Regionali in Liguria, Pd e M5s correranno insieme

Il 57,7% degli attivisti si è detto favorevole all’alleanza con i dem

Gli attivisti del Movimento 5 stelle liguri vogliono riprovarci: dopo l’esperimento fallito in Umbria per le regionali dello scorso 27 ottobre, la base ha chiesto di allearsi con il Partito democratico per correre insieme alle elezioni regionali in Liguria della prossima primavera. I favorevoli che hanno votato sulla piattaforma sono stati 960 (57,7%). I contrari 704 (42,3%).

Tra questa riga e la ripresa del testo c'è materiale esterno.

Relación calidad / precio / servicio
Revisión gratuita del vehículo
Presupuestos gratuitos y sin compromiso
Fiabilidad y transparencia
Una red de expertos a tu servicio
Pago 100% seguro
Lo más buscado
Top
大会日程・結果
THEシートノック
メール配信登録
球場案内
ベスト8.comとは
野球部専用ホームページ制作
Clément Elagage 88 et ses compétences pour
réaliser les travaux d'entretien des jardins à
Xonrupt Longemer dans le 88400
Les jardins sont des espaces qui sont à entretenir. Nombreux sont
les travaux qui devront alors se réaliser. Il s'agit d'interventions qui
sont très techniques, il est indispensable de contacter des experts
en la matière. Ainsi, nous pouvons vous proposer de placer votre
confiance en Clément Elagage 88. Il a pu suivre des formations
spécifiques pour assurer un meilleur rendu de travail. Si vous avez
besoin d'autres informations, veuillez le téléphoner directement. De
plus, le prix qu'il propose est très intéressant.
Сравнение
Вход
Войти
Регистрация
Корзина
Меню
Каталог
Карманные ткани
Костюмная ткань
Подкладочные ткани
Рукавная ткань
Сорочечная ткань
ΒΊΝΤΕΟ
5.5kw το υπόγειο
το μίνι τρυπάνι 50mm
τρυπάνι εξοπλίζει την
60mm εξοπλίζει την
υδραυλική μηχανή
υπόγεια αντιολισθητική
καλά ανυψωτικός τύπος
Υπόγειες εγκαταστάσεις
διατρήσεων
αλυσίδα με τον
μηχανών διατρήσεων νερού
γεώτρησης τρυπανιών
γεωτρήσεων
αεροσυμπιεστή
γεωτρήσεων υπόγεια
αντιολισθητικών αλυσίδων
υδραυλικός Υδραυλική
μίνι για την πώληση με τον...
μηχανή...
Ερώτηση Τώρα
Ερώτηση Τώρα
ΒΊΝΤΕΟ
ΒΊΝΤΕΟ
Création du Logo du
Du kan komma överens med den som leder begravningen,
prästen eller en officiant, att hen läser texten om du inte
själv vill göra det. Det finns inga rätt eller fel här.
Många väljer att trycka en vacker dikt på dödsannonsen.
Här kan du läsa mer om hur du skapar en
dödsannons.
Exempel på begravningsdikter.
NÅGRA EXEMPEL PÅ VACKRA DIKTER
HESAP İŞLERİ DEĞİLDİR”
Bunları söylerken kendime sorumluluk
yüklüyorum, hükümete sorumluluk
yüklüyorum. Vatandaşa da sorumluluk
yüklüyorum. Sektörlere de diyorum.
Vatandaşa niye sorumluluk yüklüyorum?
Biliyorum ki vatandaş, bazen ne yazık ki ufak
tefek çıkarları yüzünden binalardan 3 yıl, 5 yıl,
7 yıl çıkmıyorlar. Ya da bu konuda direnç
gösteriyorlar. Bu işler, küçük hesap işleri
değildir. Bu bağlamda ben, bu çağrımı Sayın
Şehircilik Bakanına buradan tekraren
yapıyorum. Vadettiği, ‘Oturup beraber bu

«È un segnale importante che accogliamo con soddisfazione – ha dichiarato per prima Caterini Bini, responsabile Enti locali della segreteria Pd -. Un risultato che costituisce un importante passo in avanti in vista del prossimo appuntamento elettorale, che rafforza la coesione delle forze di governo andando nella direzione da noi auspicata e che può produrre una coalizione competitiva».

Dichiarazione più tiepida quella del capo politico del M5s, Vito Crimi: «Il percorso di confronto che avvieremo, come già ho avuto modo di chiarire, avrà come precondizione quella di mettere al centro i temi, i progetti, le azioni concrete, le cose da fare e alcuni punti imprescindibili che abbiamo già indicato – ha scritto su Facebook -. A partire da domani, quindi, ci faremo promotori di un confronto aperto a tutte le realtà intenzionate a realizzare un vero cambiamento in Liguria».

«Caso per caso»

Il Movimento analizzerà «caso per caso – ha detto Crimi, partendo – dai temi, dai programmi e ascoltando i territori». Oltre alla Liguria, nei prossimi mesi si voterà in Veneto, Toscana, Puglia, Campania, Marche e Valle d’Aosta. E sono molte le spinte interne ai 5 Stelle per entrare a far parte stabilmente del centrosinistra. L’impressione è che l’esperimento umbro, fallito, sarà ritentato anche fuori dalla Liguria.

«Se anche in Campania ci presenteremo uniti, allora dovremo prendere atto che c’è uno schema nazionale che si può replicare anche nelle altre regioni e nei comuni», scrive La Stampa, riportando una fonte del Pd. Uno degli attori di area dem che ha portato all’alleanza ligure, il vicesegretario Pd Andrea Orlando, è concorde con Crimi: «È quello che aspettavamo e per cui abbiamo lavorato da tempo – ha detto della Liguria -, ma facciamo un passo alla volta».